**Data under study:**
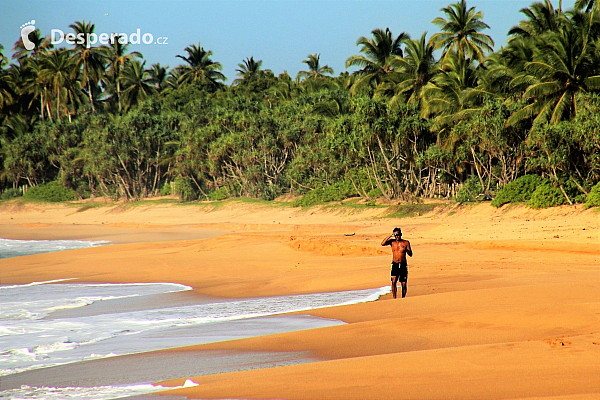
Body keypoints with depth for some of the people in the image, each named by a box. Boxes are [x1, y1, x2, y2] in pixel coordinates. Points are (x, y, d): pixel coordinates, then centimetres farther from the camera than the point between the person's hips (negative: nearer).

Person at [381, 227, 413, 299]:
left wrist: (406, 249, -19)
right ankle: (394, 298, -17)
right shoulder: (392, 242, 2)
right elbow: (383, 244, -14)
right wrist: (390, 236, -15)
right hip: (395, 265, 0)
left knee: (404, 284, 3)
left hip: (403, 266, 0)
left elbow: (410, 254, 1)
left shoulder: (406, 242, 1)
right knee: (394, 281, -17)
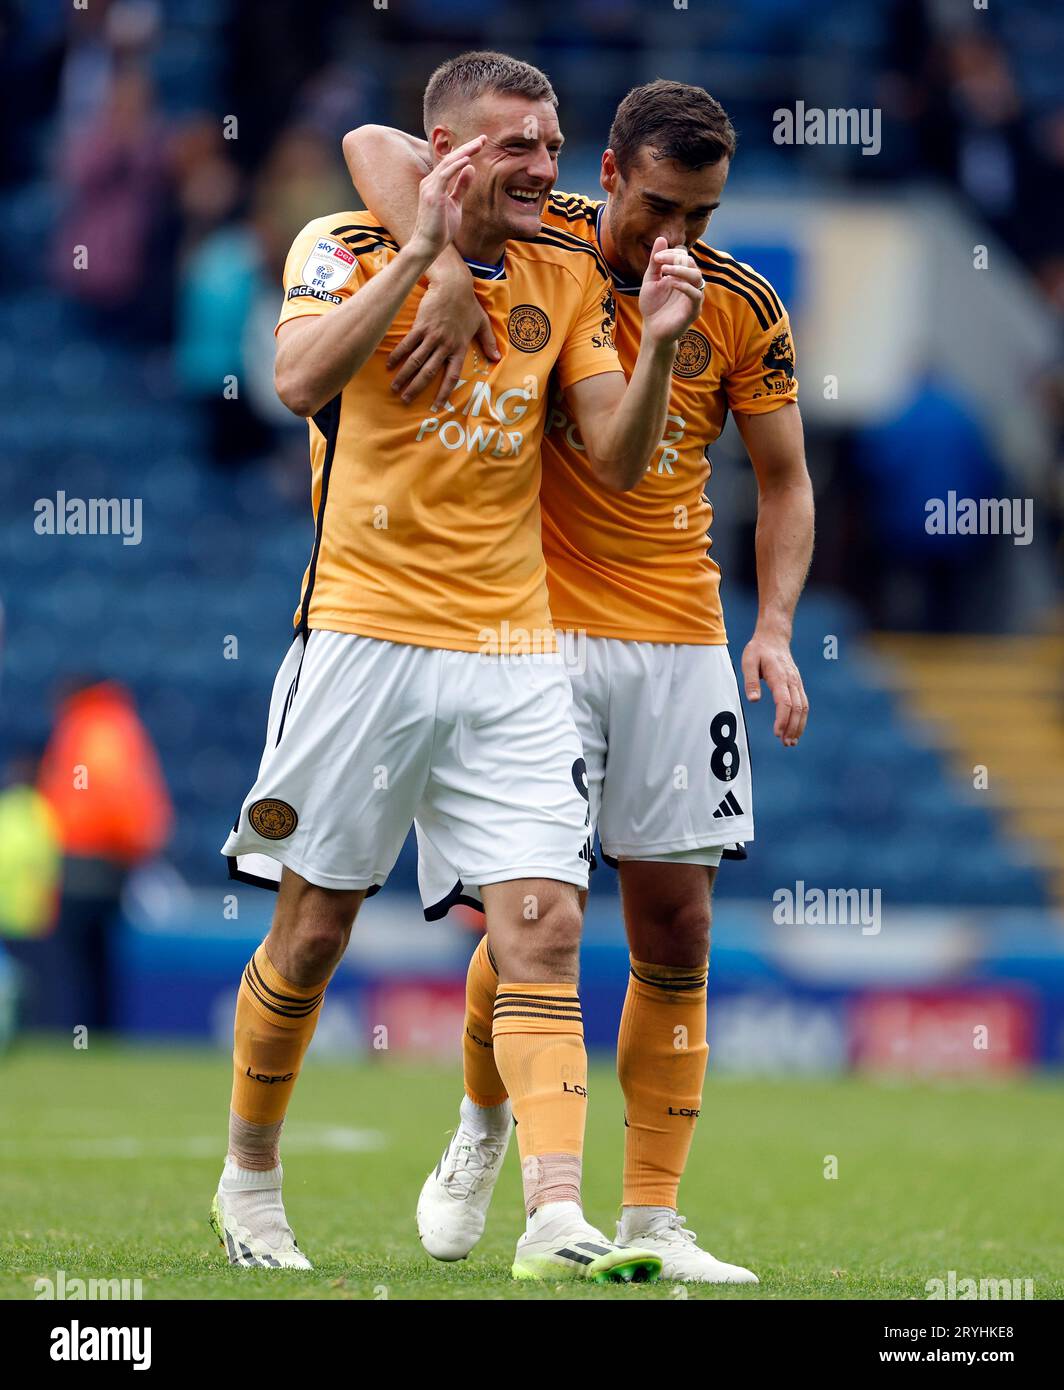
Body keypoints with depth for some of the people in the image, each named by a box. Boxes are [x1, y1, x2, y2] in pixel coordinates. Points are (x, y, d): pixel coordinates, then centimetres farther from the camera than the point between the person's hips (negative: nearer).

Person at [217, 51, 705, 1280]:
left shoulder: (570, 279, 10)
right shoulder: (351, 247, -2)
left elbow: (617, 463, 4)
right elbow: (300, 381, -21)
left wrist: (656, 346, -12)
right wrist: (419, 251, -22)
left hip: (512, 655, 3)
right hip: (366, 636, -3)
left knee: (543, 927, -10)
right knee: (313, 933, 5)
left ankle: (556, 1218, -18)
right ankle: (249, 1181, 25)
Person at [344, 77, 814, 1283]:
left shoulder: (743, 309, 2)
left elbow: (783, 479, 10)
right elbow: (377, 147, -16)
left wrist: (775, 626, -4)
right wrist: (451, 281, -31)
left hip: (676, 640, 3)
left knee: (674, 929, 1)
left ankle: (652, 1221, 7)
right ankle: (483, 1125, 23)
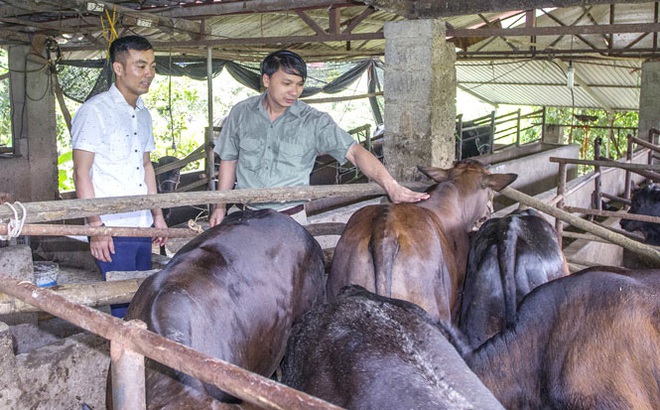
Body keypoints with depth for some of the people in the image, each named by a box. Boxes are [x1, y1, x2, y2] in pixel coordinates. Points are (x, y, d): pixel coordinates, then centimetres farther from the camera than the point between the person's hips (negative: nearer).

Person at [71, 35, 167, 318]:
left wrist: (157, 215, 18)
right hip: (111, 229, -7)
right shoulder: (94, 111, -9)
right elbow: (81, 173, -11)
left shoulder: (143, 114, 15)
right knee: (124, 306, -5)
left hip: (142, 227, 7)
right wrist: (96, 227, -16)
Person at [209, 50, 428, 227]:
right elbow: (229, 160, 11)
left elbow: (354, 151, -18)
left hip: (289, 218, -2)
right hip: (243, 212, 2)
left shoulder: (314, 122, -8)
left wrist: (390, 185, -31)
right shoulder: (241, 113, 0)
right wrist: (220, 206, 9)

**What you are asked to do:** Give the entries back verbatim and omit the images.

**Reply:**
Body keypoints with depth for some of the people in the image, each named by a box. Boxes are [x1, y1, x2, y2] in pixel coordinates. Points are (x, y, d): pixel coordinates, then centimetres farther from the camera than the point between the person's hips (negative: nearer).

Person at [381, 227, 413, 299]:
left wrist: (406, 249, -19)
right ankle: (394, 298, -17)
right shoulder: (392, 242, 2)
right elbow: (383, 244, -14)
right wrist: (390, 236, -15)
right hip: (395, 265, 0)
left knee: (404, 284, 3)
left hip: (403, 266, 0)
left elbow: (410, 254, 1)
left shoulder: (406, 242, 1)
right knee: (394, 281, -17)
Body keypoints with depth for some of the people in the image, each named by a box. Boxes are [x1, y1, x2, y2] in pixel coordinates. Points are (x, y, d): pixel coordinates, then centimetres farther from the camera than the point between the person's hips (negative: nearer).

Person at [217, 51, 705, 1280]:
left shoulder: (570, 279, 10)
right shoulder: (351, 247, -2)
left elbow: (617, 463, 4)
right elbow: (300, 381, -21)
left wrist: (656, 346, -12)
right wrist: (419, 251, -22)
left hip: (512, 655, 3)
right hip: (366, 636, -3)
left knee: (543, 927, -10)
right knee: (313, 933, 5)
left ankle: (556, 1218, -18)
right ankle: (249, 1181, 25)
Person at [344, 77, 814, 1283]:
left shoulder: (743, 309, 2)
left elbow: (783, 479, 10)
right elbow: (377, 147, -16)
left wrist: (775, 626, -4)
right wrist: (451, 281, -31)
left hip: (676, 640, 3)
left knee: (674, 929, 1)
left ankle: (652, 1221, 7)
right ankle: (483, 1125, 23)
Body keypoints with depth for some of the people in the image, each named by a box. Boxes are [x1, y1, x2, y2] in pixel coordinates. Points are (x, y, d): pixel coordinates, then centimetres farther from the camera than the point between the person's hips (negative: nearer).

Person at [71, 35, 167, 318]:
left wrist: (157, 215, 18)
right hip: (111, 229, -7)
right shoulder: (94, 111, -9)
right elbow: (81, 173, -11)
left shoulder: (143, 114, 15)
right knee: (124, 306, -5)
left hip: (142, 227, 7)
right wrist: (96, 227, -16)
Person at [209, 50, 428, 227]:
right elbow: (229, 160, 11)
left elbow: (354, 151, -18)
left hip: (289, 218, -2)
right hip: (243, 212, 2)
left shoulder: (314, 122, -8)
left wrist: (390, 185, -31)
right shoulder: (241, 113, 0)
right wrist: (220, 206, 9)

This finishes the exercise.